- **Text shown**:
Seven former White House press secretaries joined six former State and Defense briefers for an open-letter CNN opinion piece arguing for a return to regular press briefings.

Why it matters: The Trump White House has not held a traditional press briefing since March 11, when Sarah Sanders was still the press secretary.

What they're saying:

"The process of preparing for regular briefings makes the government run better. The sharing of information, known as official guidance, among government officials and agencies helps ensure that an administration speaks with one voice, telling one story, however compelling it might be.
Regular briefings also force a certain discipline on government decision making. Knowing there are briefings scheduled is a powerful incentive for administration officials to complete a policy process on time. Put another way, no presidents want their briefers to say, day after day, we haven't figured that one out yet. ...
Using the powerful podiums of the State Department, Pentagon and White House is a powerful tool for keeping our allies informed and letting our enemies know we are united in our determination to defeat them both on the battlefield and in the world of public diplomacy."

- **Dataset rows**:
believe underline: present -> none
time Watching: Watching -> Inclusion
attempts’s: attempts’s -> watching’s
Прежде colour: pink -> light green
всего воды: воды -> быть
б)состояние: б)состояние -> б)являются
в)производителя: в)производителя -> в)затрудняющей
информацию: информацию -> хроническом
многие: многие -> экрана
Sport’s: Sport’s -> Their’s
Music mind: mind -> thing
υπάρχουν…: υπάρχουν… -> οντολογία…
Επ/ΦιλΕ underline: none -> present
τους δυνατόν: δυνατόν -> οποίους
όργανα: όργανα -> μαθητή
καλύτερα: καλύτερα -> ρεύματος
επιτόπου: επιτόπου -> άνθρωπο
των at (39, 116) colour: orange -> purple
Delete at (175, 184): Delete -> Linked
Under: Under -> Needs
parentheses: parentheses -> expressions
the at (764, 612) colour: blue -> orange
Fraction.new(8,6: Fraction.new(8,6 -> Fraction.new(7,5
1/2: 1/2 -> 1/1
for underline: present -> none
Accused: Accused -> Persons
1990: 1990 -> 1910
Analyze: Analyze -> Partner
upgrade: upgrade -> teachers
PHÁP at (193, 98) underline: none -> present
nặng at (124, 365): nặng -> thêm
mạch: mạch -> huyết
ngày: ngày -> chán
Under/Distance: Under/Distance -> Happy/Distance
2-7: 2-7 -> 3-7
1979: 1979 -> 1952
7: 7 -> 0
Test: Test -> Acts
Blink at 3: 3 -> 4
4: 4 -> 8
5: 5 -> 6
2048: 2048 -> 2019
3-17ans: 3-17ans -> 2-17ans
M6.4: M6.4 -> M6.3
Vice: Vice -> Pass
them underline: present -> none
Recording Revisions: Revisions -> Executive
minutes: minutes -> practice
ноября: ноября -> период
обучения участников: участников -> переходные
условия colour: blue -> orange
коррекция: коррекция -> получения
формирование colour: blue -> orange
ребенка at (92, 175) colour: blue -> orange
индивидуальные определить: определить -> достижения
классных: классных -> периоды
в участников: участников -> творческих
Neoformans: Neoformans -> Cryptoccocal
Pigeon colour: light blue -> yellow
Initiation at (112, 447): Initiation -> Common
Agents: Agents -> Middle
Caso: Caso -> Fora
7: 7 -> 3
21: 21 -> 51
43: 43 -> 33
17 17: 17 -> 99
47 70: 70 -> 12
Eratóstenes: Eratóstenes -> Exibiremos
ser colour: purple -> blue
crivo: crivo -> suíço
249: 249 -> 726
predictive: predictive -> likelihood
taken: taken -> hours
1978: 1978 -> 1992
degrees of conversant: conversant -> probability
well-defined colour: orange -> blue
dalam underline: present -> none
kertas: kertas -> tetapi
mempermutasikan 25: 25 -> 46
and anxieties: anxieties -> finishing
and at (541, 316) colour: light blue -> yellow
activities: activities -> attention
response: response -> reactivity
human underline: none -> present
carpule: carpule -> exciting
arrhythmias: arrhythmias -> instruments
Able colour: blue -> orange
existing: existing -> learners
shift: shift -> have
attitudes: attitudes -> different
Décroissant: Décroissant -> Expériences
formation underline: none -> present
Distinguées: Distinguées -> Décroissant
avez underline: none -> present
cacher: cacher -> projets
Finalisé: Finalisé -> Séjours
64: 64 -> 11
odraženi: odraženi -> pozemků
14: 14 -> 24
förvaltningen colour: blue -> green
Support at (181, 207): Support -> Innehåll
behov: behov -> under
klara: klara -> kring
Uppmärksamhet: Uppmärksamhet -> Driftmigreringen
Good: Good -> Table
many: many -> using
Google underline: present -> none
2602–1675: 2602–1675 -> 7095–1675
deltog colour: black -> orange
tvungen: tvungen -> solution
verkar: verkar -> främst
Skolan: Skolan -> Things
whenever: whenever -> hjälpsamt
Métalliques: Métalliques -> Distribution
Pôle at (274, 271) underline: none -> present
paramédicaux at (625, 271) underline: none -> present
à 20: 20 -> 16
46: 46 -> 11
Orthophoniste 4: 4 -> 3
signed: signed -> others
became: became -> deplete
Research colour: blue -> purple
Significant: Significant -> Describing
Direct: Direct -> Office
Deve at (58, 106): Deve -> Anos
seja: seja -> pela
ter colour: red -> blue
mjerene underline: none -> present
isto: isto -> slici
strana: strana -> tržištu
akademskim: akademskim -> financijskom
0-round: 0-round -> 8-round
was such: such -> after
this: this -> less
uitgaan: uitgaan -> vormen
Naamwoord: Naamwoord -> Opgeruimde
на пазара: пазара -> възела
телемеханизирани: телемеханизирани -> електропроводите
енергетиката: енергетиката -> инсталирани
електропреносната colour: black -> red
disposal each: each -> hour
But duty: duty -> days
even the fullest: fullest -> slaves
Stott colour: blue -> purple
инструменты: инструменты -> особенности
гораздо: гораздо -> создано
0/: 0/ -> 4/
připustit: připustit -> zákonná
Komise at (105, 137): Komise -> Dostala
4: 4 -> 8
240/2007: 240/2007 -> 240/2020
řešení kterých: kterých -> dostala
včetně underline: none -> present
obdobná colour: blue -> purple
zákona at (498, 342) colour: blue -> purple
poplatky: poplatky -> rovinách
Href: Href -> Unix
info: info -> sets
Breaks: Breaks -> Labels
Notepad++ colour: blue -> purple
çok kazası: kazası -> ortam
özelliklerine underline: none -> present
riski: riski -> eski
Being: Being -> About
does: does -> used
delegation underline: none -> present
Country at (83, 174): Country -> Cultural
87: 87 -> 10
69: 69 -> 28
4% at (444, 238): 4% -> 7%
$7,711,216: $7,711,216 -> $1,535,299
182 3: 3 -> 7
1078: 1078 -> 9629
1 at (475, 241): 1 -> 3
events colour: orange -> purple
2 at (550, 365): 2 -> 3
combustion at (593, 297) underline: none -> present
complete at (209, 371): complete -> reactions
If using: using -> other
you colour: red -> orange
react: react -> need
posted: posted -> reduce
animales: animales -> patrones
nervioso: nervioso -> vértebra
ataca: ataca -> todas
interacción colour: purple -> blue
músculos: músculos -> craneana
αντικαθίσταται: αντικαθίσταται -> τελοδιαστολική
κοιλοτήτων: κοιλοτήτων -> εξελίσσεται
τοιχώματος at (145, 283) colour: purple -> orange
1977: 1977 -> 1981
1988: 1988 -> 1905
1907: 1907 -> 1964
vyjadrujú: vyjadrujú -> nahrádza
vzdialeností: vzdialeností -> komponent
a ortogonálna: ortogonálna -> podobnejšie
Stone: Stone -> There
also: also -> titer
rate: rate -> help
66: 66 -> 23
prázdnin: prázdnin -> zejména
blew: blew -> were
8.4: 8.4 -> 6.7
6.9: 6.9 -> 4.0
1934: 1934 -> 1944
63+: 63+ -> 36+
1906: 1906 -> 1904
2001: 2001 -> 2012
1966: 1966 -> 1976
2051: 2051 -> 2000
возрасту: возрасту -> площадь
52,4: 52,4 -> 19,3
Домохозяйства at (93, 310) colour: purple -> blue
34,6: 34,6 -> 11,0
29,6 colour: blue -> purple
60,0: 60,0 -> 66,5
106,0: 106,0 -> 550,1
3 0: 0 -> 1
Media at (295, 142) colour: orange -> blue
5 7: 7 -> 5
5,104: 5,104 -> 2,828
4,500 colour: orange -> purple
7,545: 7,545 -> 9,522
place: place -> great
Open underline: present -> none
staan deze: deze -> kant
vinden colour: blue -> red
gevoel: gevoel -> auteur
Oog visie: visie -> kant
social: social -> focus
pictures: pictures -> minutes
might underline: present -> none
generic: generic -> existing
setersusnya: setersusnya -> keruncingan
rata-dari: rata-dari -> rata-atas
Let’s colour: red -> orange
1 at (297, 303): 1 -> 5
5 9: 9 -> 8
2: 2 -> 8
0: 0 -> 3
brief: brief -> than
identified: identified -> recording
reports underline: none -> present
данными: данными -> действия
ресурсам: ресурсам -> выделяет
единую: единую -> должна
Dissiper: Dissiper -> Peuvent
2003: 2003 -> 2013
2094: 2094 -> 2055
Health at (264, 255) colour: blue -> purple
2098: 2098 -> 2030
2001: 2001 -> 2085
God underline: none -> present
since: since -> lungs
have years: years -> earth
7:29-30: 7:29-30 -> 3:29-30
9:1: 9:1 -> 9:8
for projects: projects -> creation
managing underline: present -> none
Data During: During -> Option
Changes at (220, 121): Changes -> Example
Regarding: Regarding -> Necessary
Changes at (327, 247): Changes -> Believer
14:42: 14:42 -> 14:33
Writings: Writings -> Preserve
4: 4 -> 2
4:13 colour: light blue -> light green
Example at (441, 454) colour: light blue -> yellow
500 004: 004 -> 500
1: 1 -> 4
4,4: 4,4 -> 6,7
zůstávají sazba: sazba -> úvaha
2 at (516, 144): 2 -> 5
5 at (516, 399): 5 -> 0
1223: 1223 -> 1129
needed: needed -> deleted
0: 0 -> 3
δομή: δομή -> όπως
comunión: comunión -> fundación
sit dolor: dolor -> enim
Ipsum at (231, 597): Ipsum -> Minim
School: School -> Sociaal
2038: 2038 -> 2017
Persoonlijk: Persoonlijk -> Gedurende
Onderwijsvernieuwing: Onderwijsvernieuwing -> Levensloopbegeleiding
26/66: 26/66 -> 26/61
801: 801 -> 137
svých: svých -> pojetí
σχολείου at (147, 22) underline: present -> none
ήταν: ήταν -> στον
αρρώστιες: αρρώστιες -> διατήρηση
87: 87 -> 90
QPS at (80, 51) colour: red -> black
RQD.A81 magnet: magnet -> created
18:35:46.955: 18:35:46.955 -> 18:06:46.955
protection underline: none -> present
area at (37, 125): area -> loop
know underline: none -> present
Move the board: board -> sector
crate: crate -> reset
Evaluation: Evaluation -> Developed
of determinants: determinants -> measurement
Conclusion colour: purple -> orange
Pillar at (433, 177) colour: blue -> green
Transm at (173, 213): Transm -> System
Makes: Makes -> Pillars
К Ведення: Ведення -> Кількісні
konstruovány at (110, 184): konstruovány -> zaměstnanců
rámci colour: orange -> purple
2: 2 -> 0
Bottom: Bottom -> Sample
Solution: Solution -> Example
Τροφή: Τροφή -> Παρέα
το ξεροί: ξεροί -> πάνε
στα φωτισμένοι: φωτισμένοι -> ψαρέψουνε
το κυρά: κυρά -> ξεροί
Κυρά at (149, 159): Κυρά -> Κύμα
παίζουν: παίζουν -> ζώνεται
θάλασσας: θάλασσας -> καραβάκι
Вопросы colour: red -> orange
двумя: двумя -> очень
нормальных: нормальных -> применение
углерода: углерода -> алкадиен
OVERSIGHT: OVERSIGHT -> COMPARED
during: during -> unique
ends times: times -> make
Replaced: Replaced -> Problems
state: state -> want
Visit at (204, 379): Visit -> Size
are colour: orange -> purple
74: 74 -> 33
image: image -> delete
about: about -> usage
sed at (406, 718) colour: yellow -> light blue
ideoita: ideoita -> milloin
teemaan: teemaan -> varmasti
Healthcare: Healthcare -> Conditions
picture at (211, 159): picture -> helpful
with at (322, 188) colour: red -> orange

- **Short task A**:
Repeat the stretch of the press briefings excerpt from "Why it matters: The" through "it might be.", word for word.
- **Short task B**:
Extend the piece on White House press briefings with the passage that would follow its last sentence.

- **Exercise answer A**:
Why it matters: The Trump White House has not held a traditional press briefing since March 11, when Sarah Sanders was still the press secretary.

What they're saying:

"The process of preparing for regular briefings makes the government run better. The sharing of information, known as official guidance, among government officials and agencies helps ensure that an administration speaks with one voice, telling one story, however compelling it might be.

- **Exercise answer B**:
Asked for a response, White House press secretary Stephanie Grisham told me:

"This is groupthink at its finest. The press has unprecedented access to President Trump, yet they continue to complain because they can’t grandstand on TV. They’re not looking for information, they’re looking for a moment. This president is unorthodox in everything he’s done. He’s rewritten the rules of politics. His press secretary and everyone else in the administration is reflective of that.
In terms of the former press secretaries — they can publicly pile on all they want. It’s unfortunate, because I’ve always felt I was in this small club of only 29 others who really know what I deal with each day, and that was always comforting. They may not say it publicly, but they all understand why I do things differently. They know I have three roles. They know my boss has probably spoken directly to the press more than all of theirs did combined. They know the press secretary briefs in the absence of the president, and this president is never absent — a fact that should be celebrated.
Like so many trailblazers, history will look back on this presidency with praise — until then, I’m comfortable with how I do my jobs — and my team and I are always available to the press."

Go deeper: Stephanie Grisham says White House briefings were "theater"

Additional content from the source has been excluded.